◆ Task prompt:
Lay out the rows from the line with "GIGANTES POBLANOS" up to and including the line with "koncon.nldance" as a Markdown table with the columns Number and Record line. Number each line and skip blank lines and the pictures.

··· The input

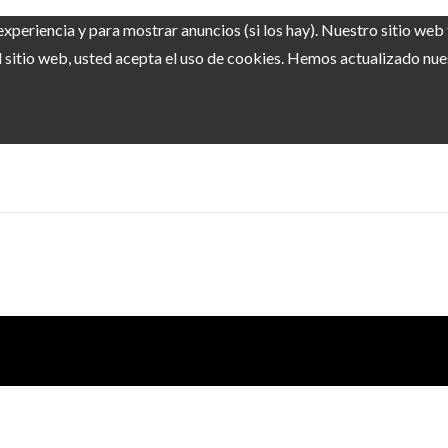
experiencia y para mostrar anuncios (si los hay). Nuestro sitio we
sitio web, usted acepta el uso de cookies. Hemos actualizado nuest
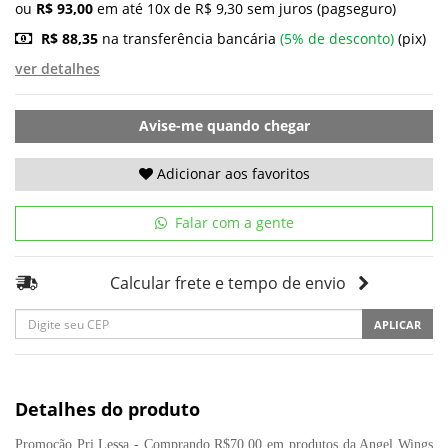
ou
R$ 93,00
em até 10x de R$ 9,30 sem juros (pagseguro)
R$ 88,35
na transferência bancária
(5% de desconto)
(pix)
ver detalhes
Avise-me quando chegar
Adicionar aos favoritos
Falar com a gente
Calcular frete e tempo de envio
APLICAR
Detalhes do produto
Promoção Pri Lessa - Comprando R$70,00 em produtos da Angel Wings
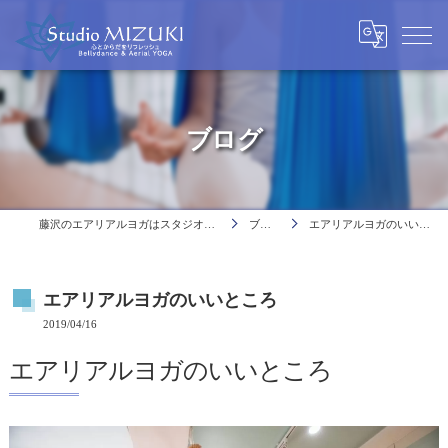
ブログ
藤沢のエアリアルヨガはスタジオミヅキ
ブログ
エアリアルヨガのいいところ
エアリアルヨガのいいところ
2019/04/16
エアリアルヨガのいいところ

······
··· The input

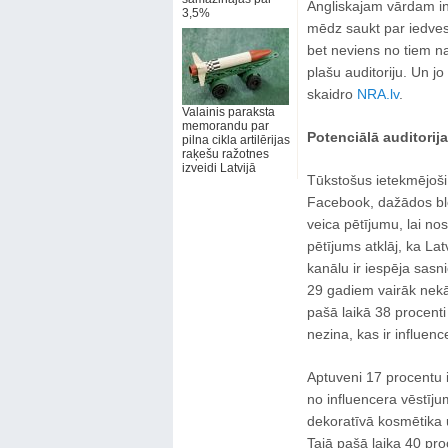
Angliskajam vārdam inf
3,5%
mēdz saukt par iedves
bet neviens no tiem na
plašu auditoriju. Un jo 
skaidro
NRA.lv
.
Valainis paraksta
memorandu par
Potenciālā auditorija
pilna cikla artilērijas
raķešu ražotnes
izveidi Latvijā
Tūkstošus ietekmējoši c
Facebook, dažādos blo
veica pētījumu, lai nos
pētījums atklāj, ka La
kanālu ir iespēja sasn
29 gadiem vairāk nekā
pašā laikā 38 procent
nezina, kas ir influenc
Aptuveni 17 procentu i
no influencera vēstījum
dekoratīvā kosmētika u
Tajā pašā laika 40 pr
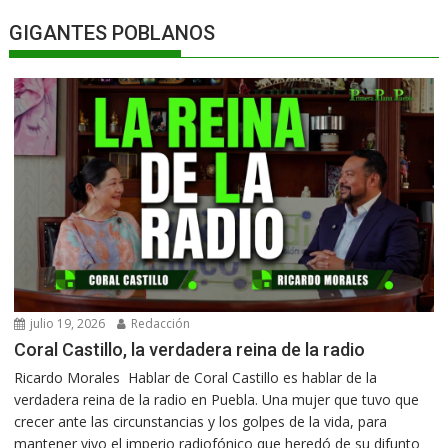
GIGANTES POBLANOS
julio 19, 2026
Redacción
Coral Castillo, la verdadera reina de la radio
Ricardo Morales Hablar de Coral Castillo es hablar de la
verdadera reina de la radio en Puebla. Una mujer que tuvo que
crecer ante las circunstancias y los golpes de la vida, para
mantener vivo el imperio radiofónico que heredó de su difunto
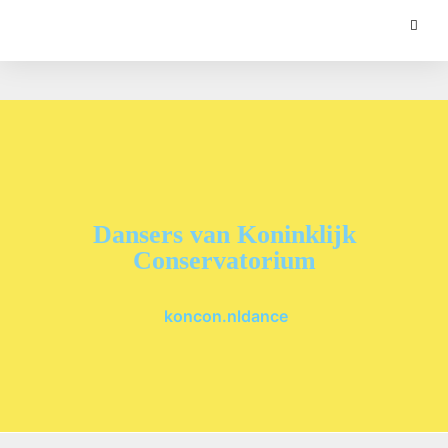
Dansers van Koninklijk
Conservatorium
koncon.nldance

······
··· The input

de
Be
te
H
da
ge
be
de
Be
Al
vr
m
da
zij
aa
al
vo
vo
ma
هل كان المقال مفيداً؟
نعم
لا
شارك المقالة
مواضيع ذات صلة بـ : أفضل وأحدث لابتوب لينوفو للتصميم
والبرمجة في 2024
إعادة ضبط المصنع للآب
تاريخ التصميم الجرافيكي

······

◆ Exercise result:
| Number | Record line |
|---|---|
| 1 | GIGANTES POBLANOS |
| 2 | julio 19, 2026 |
| 3 | Redacción |
| 4 | Coral Castillo, la verdadera reina de la radio |
| 5 | Ricardo Morales Hablar de Coral Castillo es hablar de la |
| 6 | verdadera reina de la radio en Puebla. Una mujer que tuvo que |
| 7 | crecer ante las circunstancias y los golpes de la vida, para |
| 8 | mantener vivo el imperio radiofónico que heredó de su difunto |
| 9 | Dansers van Koninklijk |
| 10 | Conservatorium |
| 11 | koncon.nldance |